Thanks, Susan. I’ve been going offline here and there throughout the last six months. Sept and Oct – I hardly was online and reading posts, etc. Though I “miss” being online, I feel like I need to limit my time of being “plugged in.” The online world gives this illusion of connection and I want to balance that with connecting RIGHT HERE in my present moment and the earth and the sky and my dear ones. I’ve kept my list of blogs that I enjoy visiting and those are the ones I’ll put energy into connecting with. Yours is on my short list! Blessings, Lisa
Beautiful! Thank you so much!
Thank you, dear Eline. I’m just getting back online. I’ve been unplugging every so often and recentering. I look forward to reading your latest posts, too. I’ll be doing this every so often – just going offline to regroup, be right here, and listen to my heart. Blessings, Lisa
“You are good just as you are!” Believe it.

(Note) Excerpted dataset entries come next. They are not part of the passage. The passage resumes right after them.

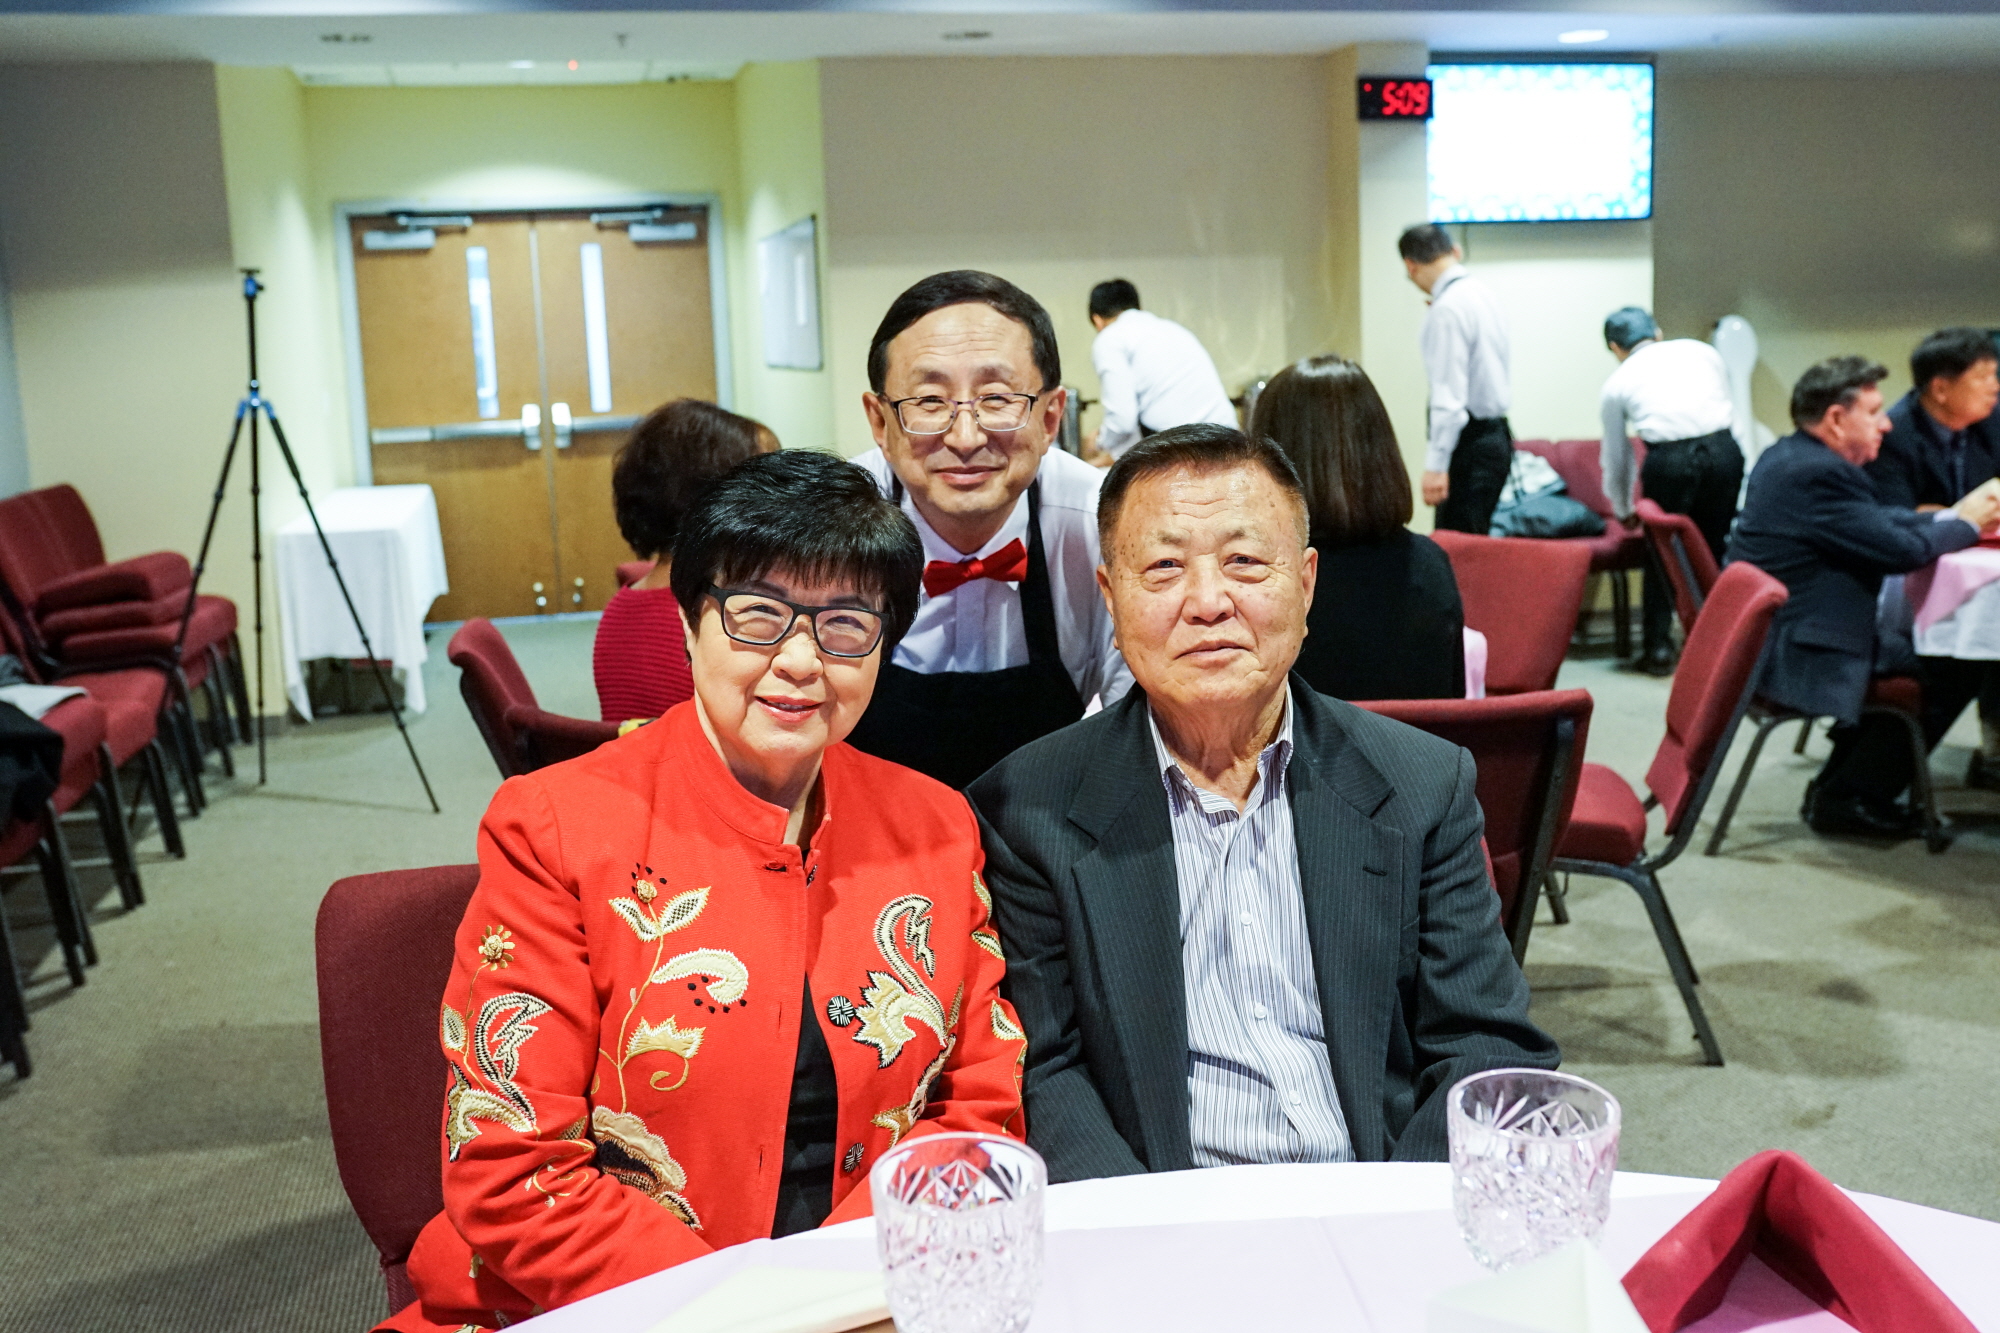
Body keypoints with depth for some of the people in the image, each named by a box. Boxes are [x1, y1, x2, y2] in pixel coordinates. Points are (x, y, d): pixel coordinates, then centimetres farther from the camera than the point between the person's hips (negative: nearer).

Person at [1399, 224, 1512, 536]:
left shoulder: (1448, 308, -16)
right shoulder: (1484, 294, 12)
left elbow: (1449, 395, -22)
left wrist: (1436, 465, -22)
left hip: (1469, 442, -10)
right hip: (1495, 435, 10)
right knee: (1480, 542, 12)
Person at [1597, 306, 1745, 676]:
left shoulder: (1618, 382, 19)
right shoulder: (1701, 350, 23)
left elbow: (1616, 457, 27)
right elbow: (1729, 406, 22)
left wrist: (1624, 512, 42)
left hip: (1669, 460, -2)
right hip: (1724, 449, 2)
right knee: (1714, 548, 17)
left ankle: (1658, 649, 15)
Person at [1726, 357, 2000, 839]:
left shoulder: (1786, 457, 11)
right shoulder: (1819, 473, -22)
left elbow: (1880, 520, 14)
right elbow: (1902, 550, -21)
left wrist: (1952, 515, 4)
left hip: (1760, 637, 11)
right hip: (1791, 656, -11)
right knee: (1949, 671, -1)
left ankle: (1839, 785, 24)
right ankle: (1846, 798, 8)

Thank you, Mark. You are an inspiration for folks and you incline your readers to a deep sense of gratitude. Blessings, Lisa
Absolutely Beautiful Lisa! And so right on target!
THANK YOU, dear heart! I really appreciate your kind words! I’m glad this post resonated with you! Lisa
This is so beautiful and warm and cuddly…it makes me feel at home with myself.
Thank you, Brenda. I always appreciate your comments. I value how you see the world, how you love, and how you invite us to do the same. In deep gratitude. Lisa
Start close in … Indeed a great instruction and a dangerous one too! I was fortunate enough to spend a week on tour with David Whyte this year. My weekly blog picks up some of these themes too. Thanks for sharing.